◆ Source document
Much of Dust is built on or around the coupling of acoustic guitar and voice. The rousing and anthemic "Dying Days" opens with a verse of comfortable, almost folky acoustic strumming before Martin kicks in with a muscular Bonham-style thrusting fill and the Conner brothers lay into a heavy, descending riff. Pearl Jam's Mike McCready guests on the track, unleashing a blustering, bluesy lead. Elsewhere, a melancholy cello winds its way through the acoustic-guitar intro to "Sworn and Broken" and then settles into the backdrop as electric guitars and organ build to a moving, mid-tempo climax. And Martin comes out from behind the drums on "Traveler," a largely unplugged tune that features multiple Mellotron-created strings and flute lines courtesy of Tom Petty's keyboard man, Benmont Tench (he's on eight of the disc's 10 tracks).

Thanks to Andy Wallace's dense yet uncluttered mix, Dust is the kind of disc that deserves the headphones, where you can appreciate the band's attention to details like watery tremolo on the cascading arpeggios that underscore the haunted sentiments of "Look at You," or the ghostly background vocals that bring a surreal edge to the pulsing reverie of "Make My Mind." Still, the Trees are very much a rock band's rock band, inspired by the timeless roar of the power chord on top of a hard-driving backbeat. Even "Gospel Plow," the disc's final track and a song that begins as a cross between an Arabic chant and a Southern spiritual, morphs into a hard Zeppelin-esque rocker.

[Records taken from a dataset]

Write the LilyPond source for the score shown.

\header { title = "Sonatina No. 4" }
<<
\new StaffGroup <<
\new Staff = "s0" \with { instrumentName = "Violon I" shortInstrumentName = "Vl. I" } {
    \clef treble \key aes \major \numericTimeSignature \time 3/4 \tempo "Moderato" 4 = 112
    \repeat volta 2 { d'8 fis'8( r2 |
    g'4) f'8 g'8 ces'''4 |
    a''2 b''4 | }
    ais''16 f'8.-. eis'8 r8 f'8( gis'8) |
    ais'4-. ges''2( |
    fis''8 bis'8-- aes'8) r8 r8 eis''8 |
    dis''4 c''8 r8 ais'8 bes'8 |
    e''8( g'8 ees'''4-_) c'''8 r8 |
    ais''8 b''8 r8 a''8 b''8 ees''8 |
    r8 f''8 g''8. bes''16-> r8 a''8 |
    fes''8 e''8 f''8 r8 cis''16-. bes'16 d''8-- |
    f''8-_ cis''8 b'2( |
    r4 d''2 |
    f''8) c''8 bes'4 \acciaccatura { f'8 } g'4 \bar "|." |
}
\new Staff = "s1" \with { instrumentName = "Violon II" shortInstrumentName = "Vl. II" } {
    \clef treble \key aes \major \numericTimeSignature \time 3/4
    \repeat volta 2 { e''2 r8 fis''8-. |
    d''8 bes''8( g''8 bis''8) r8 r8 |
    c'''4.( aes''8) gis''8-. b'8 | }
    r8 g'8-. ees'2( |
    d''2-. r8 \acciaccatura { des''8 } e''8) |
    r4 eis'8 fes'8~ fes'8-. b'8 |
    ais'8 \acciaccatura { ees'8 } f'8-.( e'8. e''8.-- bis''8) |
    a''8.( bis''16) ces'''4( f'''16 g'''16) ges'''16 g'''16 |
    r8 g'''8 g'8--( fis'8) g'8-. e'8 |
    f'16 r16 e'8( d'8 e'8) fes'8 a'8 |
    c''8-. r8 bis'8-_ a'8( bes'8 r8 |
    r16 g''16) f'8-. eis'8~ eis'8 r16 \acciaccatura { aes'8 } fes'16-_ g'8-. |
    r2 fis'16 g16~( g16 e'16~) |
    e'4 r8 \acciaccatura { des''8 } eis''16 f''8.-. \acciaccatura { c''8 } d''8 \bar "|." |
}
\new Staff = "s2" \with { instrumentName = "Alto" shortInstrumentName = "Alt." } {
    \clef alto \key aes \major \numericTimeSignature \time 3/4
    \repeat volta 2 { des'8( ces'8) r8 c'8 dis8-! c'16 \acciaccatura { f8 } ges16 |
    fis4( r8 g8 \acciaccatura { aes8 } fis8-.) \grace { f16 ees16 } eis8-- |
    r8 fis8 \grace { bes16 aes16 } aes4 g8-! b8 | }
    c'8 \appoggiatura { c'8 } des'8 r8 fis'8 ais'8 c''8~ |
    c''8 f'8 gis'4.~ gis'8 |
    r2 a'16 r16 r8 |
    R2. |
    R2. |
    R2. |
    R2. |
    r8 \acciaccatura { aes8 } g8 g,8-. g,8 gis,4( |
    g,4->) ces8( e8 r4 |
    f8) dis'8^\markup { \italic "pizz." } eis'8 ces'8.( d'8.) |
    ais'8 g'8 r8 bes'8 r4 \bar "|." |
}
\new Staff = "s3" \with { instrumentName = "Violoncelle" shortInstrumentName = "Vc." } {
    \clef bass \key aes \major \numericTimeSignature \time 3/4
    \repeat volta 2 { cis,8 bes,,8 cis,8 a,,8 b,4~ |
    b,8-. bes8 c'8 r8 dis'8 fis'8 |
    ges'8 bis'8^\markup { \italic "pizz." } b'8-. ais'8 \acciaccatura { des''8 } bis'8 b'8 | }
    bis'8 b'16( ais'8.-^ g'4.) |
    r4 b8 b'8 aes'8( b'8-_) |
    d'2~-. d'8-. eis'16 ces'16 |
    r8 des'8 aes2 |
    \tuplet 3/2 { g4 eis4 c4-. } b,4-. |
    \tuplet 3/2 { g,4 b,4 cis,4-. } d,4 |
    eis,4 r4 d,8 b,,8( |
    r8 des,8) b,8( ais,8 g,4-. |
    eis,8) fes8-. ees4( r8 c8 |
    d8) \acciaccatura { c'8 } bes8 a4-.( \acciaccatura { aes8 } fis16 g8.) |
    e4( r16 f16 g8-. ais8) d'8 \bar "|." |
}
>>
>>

◆ Exercise prompt
List every song title named in the review of Dust.

◆ Response area
"Dying Days"
"Sworn and Broken"
"Traveler"
"Look at You"
"Make My Mind"
"Gospel Plow"